-- Opening Marker --

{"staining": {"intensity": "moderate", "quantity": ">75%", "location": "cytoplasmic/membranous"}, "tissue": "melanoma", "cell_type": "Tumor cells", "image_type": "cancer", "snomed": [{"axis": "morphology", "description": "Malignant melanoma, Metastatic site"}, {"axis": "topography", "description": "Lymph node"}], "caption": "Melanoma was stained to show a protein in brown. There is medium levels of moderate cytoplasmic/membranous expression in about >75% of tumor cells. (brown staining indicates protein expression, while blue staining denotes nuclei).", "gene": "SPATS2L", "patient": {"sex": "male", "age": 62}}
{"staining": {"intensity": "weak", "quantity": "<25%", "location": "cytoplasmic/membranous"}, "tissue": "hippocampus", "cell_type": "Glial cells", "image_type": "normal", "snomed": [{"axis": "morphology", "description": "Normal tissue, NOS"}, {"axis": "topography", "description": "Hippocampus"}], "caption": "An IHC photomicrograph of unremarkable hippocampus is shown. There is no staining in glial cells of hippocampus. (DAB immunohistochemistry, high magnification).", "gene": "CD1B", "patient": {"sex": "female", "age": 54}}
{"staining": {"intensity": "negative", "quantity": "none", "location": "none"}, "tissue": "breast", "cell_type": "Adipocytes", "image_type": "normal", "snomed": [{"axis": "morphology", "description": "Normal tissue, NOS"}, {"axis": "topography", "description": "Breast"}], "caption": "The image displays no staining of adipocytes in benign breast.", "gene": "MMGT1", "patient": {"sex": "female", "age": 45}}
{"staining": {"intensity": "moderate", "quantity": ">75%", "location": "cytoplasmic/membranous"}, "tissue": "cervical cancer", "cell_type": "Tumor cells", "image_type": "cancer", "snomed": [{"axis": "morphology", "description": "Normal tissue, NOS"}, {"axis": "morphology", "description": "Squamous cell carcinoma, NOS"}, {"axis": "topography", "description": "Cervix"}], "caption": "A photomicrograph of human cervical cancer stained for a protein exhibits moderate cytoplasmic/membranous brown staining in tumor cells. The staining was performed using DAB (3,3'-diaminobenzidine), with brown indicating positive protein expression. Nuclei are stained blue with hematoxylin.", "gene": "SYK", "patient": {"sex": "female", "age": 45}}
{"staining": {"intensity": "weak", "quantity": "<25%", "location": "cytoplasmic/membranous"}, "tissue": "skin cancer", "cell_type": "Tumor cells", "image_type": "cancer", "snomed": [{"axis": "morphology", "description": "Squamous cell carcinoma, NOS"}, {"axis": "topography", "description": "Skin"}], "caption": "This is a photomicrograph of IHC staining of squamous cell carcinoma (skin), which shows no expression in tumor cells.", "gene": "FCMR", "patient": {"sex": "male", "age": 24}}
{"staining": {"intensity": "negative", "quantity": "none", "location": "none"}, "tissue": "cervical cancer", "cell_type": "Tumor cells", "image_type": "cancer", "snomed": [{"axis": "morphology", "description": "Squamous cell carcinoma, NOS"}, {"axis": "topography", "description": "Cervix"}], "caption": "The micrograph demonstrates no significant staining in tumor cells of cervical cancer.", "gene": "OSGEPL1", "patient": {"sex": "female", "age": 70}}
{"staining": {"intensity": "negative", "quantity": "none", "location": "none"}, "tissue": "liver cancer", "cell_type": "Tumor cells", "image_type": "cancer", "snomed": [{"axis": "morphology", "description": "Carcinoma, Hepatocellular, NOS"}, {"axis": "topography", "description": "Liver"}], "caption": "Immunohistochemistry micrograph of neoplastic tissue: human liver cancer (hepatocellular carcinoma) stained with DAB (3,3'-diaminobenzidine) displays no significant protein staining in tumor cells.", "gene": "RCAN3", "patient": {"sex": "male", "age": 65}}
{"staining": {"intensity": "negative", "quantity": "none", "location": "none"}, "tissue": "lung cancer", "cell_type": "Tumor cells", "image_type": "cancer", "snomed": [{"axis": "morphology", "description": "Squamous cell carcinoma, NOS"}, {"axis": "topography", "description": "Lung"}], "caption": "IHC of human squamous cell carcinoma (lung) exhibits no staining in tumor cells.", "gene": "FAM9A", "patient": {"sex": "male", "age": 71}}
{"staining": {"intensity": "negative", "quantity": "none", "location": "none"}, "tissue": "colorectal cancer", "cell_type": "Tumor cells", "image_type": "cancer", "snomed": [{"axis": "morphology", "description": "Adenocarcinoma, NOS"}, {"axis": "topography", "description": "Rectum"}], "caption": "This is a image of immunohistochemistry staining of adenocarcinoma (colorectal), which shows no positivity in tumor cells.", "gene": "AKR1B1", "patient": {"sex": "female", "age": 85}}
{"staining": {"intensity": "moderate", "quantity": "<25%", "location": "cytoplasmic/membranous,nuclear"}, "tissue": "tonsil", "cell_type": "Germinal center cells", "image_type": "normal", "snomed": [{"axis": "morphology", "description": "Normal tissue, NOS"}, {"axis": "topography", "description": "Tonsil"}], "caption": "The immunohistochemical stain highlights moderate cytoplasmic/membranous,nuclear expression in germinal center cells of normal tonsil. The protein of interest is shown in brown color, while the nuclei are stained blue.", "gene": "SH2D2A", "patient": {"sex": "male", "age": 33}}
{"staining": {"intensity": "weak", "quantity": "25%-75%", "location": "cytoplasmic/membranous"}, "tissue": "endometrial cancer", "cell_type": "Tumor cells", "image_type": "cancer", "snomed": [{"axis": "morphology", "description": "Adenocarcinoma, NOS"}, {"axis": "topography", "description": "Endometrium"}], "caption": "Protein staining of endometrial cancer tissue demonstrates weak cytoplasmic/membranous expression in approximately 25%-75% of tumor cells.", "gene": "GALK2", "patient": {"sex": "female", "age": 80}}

-- Closing Marker --

:: Instructions to follow ::
Extract every entry in the listing word for word.

:: Solution for this task ::
{"staining": {"intensity": "moderate", "quantity": ">75%", "location": "cytoplasmic/membranous"}, "tissue": "melanoma", "cell_type": "Tumor cells", "image_type": "cancer", "snomed": [{"axis": "morphology", "description": "Malignant melanoma, Metastatic site"}, {"axis": "topography", "description": "Lymph node"}], "caption": "Melanoma was stained to show a protein in brown. There is medium levels of moderate cytoplasmic/membranous expression in about >75% of tumor cells. (brown staining indicates protein expression, while blue staining denotes nuclei).", "gene": "SPATS2L", "patient": {"sex": "male", "age": 62}}
{"staining": {"intensity": "weak", "quantity": "<25%", "location": "cytoplasmic/membranous"}, "tissue": "hippocampus", "cell_type": "Glial cells", "image_type": "normal", "snomed": [{"axis": "morphology", "description": "Normal tissue, NOS"}, {"axis": "topography", "description": "Hippocampus"}], "caption": "An IHC photomicrograph of unremarkable hippocampus is shown. There is no staining in glial cells of hippocampus. (DAB immunohistochemistry, high magnification).", "gene": "CD1B", "patient": {"sex": "female", "age": 54}}
{"staining": {"intensity": "negative", "quantity": "none", "location": "none"}, "tissue": "breast", "cell_type": "Adipocytes", "image_type": "normal", "snomed": [{"axis": "morphology", "description": "Normal tissue, NOS"}, {"axis": "topography", "description": "Breast"}], "caption": "The image displays no staining of adipocytes in benign breast.", "gene": "MMGT1", "patient": {"sex": "female", "age": 45}}
{"staining": {"intensity": "moderate", "quantity": ">75%", "location": "cytoplasmic/membranous"}, "tissue": "cervical cancer", "cell_type": "Tumor cells", "image_type": "cancer", "snomed": [{"axis": "morphology", "description": "Normal tissue, NOS"}, {"axis": "morphology", "description": "Squamous cell carcinoma, NOS"}, {"axis": "topography", "description": "Cervix"}], "caption": "A photomicrograph of human cervical cancer stained for a protein exhibits moderate cytoplasmic/membranous brown staining in tumor cells. The staining was performed using DAB (3,3'-diaminobenzidine), with brown indicating positive protein expression. Nuclei are stained blue with hematoxylin.", "gene": "SYK", "patient": {"sex": "female", "age": 45}}
{"staining": {"intensity": "weak", "quantity": "<25%", "location": "cytoplasmic/membranous"}, "tissue": "skin cancer", "cell_type": "Tumor cells", "image_type": "cancer", "snomed": [{"axis": "morphology", "description": "Squamous cell carcinoma, NOS"}, {"axis": "topography", "description": "Skin"}], "caption": "This is a photomicrograph of IHC staining of squamous cell carcinoma (skin), which shows no expression in tumor cells.", "gene": "FCMR", "patient": {"sex": "male", "age": 24}}
{"staining": {"intensity": "negative", "quantity": "none", "location": "none"}, "tissue": "cervical cancer", "cell_type": "Tumor cells", "image_type": "cancer", "snomed": [{"axis": "morphology", "description": "Squamous cell carcinoma, NOS"}, {"axis": "topography", "description": "Cervix"}], "caption": "The micrograph demonstrates no significant staining in tumor cells of cervical cancer.", "gene": "OSGEPL1", "patient": {"sex": "female", "age": 70}}
{"staining": {"intensity": "negative", "quantity": "none", "location": "none"}, "tissue": "liver cancer", "cell_type": "Tumor cells", "image_type": "cancer", "snomed": [{"axis": "morphology", "description": "Carcinoma, Hepatocellular, NOS"}, {"axis": "topography", "description": "Liver"}], "caption": "Immunohistochemistry micrograph of neoplastic tissue: human liver cancer (hepatocellular carcinoma) stained with DAB (3,3'-diaminobenzidine) displays no significant protein staining in tumor cells.", "gene": "RCAN3", "patient": {"sex": "male", "age": 65}}
{"staining": {"intensity": "negative", "quantity": "none", "location": "none"}, "tissue": "lung cancer", "cell_type": "Tumor cells", "image_type": "cancer", "snomed": [{"axis": "morphology", "description": "Squamous cell carcinoma, NOS"}, {"axis": "topography", "description": "Lung"}], "caption": "IHC of human squamous cell carcinoma (lung) exhibits no staining in tumor cells.", "gene": "FAM9A", "patient": {"sex": "male", "age": 71}}
{"staining": {"intensity": "negative", "quantity": "none", "location": "none"}, "tissue": "colorectal cancer", "cell_type": "Tumor cells", "image_type": "cancer", "snomed": [{"axis": "morphology", "description": "Adenocarcinoma, NOS"}, {"axis": "topography", "description": "Rectum"}], "caption": "This is a image of immunohistochemistry staining of adenocarcinoma (colorectal), which shows no positivity in tumor cells.", "gene": "AKR1B1", "patient": {"sex": "female", "age": 85}}
{"staining": {"intensity": "moderate", "quantity": "<25%", "location": "cytoplasmic/membranous,nuclear"}, "tissue": "tonsil", "cell_type": "Germinal center cells", "image_type": "normal", "snomed": [{"axis": "morphology", "description": "Normal tissue, NOS"}, {"axis": "topography", "description": "Tonsil"}], "caption": "The immunohistochemical stain highlights moderate cytoplasmic/membranous,nuclear expression in germinal center cells of normal tonsil. The protein of interest is shown in brown color, while the nuclei are stained blue.", "gene": "SH2D2A", "patient": {"sex": "male", "age": 33}}
{"staining": {"intensity": "weak", "quantity": "25%-75%", "location": "cytoplasmic/membranous"}, "tissue": "endometrial cancer", "cell_type": "Tumor cells", "image_type": "cancer", "snomed": [{"axis": "morphology", "description": "Adenocarcinoma, NOS"}, {"axis": "topography", "description": "Endometrium"}], "caption": "Protein staining of endometrial cancer tissue demonstrates weak cytoplasmic/membranous expression in approximately 25%-75% of tumor cells.", "gene": "GALK2", "patient": {"sex": "female", "age": 80}}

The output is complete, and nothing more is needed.